Elderly women, particularly those who are less active, can significantly reduce their risk of falling by taking a daily supplement of vitamin D, according to a new study. However, the supplement does not protect men in the same age group.

Daily supplementation with 700 IU of cholecalciferol and 500 mg of calcium citrate malate reduced the odds of falling by 46% in ambulatory older women and by 65% in less active women, noted Dr. Heike A. Bischoff-Ferrari of University Hospital Zurich, and colleagues.

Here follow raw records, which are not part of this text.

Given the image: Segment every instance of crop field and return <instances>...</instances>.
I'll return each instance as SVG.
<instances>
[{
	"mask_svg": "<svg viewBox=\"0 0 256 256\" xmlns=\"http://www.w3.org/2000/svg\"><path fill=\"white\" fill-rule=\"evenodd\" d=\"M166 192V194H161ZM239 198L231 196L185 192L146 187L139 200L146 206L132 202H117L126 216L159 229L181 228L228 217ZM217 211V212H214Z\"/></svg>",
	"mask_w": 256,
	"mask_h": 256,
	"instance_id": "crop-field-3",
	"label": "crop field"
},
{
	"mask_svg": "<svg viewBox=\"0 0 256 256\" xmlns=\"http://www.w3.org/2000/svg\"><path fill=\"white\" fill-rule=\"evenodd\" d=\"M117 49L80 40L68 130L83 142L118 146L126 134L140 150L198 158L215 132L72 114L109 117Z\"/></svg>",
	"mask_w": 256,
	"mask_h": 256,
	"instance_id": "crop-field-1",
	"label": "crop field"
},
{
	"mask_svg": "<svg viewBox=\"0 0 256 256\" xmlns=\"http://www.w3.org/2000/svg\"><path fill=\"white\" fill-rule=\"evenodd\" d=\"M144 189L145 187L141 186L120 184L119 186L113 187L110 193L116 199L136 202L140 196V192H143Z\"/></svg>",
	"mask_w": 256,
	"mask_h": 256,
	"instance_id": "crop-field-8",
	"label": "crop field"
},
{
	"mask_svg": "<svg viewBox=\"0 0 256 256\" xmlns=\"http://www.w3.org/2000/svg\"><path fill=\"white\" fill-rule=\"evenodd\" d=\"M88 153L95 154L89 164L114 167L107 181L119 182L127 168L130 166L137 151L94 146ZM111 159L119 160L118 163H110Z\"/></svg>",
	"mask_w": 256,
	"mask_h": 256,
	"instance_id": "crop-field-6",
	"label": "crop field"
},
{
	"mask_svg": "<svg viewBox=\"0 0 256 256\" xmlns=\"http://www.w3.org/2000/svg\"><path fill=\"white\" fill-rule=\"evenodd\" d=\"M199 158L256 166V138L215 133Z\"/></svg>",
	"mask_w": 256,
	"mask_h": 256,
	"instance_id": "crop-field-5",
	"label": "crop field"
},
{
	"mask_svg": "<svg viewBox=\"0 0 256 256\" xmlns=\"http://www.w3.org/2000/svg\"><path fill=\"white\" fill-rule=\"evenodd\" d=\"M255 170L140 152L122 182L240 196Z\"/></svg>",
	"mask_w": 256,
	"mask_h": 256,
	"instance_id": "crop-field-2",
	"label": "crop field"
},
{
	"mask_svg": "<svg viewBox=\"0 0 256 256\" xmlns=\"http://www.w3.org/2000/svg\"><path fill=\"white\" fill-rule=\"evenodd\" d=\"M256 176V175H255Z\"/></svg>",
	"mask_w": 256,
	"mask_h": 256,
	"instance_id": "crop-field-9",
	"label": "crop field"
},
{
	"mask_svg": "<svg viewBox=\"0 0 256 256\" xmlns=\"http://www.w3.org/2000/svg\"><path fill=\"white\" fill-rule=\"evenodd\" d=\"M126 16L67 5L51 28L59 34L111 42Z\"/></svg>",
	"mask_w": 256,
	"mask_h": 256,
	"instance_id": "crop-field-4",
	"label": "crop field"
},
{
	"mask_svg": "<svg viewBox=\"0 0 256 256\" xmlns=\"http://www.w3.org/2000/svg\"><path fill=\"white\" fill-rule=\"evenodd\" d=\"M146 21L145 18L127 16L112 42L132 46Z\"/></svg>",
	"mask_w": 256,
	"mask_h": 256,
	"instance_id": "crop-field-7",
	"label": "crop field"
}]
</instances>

The supplementation is not only “very inexpensive, well tolerated, and simple” but also has similar or greater benefit than more expensive and time-intensive interventions, added the authors (Arch. Intern. Med. 2006;166:424–30).

The findings are from a secondary analysis of a 3-year double-blind placebo-controlled study that looked at the effect of cholecalciferol-calcium on bone mineral density. Primary results of the study noted a 60% reduction of osteoporotic fractures with the supplement, compared with placebo. The secondary analysis examined the risk of falling during the study period for 199 men and 246 women aged 65 years or older.

Multivariate analysis controlled for age, gender, baseline body mass index, dietary calcium, baseline plasma 25-hydroxyvitamin D (25-OHD) levels, baseline plasma intact parathyroid hormone levels, activity level, baseline smoking status, baseline alcohol use, baseline comorbid conditions, baseline creatinine clearance and length of follow-up.

Overall, cholecalciferol-calcium supplementation did not significantly reduce the risk of falling compared with placebo, with 49% of men and 55% of women reporting at least one fall during the study period. However, multivariate analysis revealed that, compared with placebo, supplementation significantly reduced the odds of falling in women (odds ratio [OR] 0.54) and particularly in less active women (OR 0.35).

The treatment did not have the same effect on men, however, regardless of whether they were less active (OR 0.96) or more active (OR 1.01).

Baseline levels of 25-OHD, creatinine clearance or parathyroid hormone did not impact the effect of the supplement.

The gender difference in the effect of vitamin D supplementation has not been previously described because generally men have not been included in previous studies, noted the authors. One explanation for this gender difference in treatment effect could be that decreased muscle strength in women, compared with men, makes them more susceptible to falls, the investigators suggested. Vitamin D supplementation increases muscle strength thus protecting against falls.

They noted that length of treatment was another important factor in the study because the benefit of supplementation “increased with time and occurred primarily after 12 months of treatment.” Short-term benefits of supplementation have been noted in other studies, but “may be explained by a combination of older age, increased frailty, and significantly lower baseline 25-OHD levels in their participants,” they observed.

The fact that low baseline levels of 25-OHD did not enhance treatment effects in this study “may be explained by the rather high mean baseline 25-OHD levels observed in our study participants, which is likely owing to vitamin D fortification in dairy products and activity level of our healthy and relatively young community-dwelling older participants,” the investigators noted.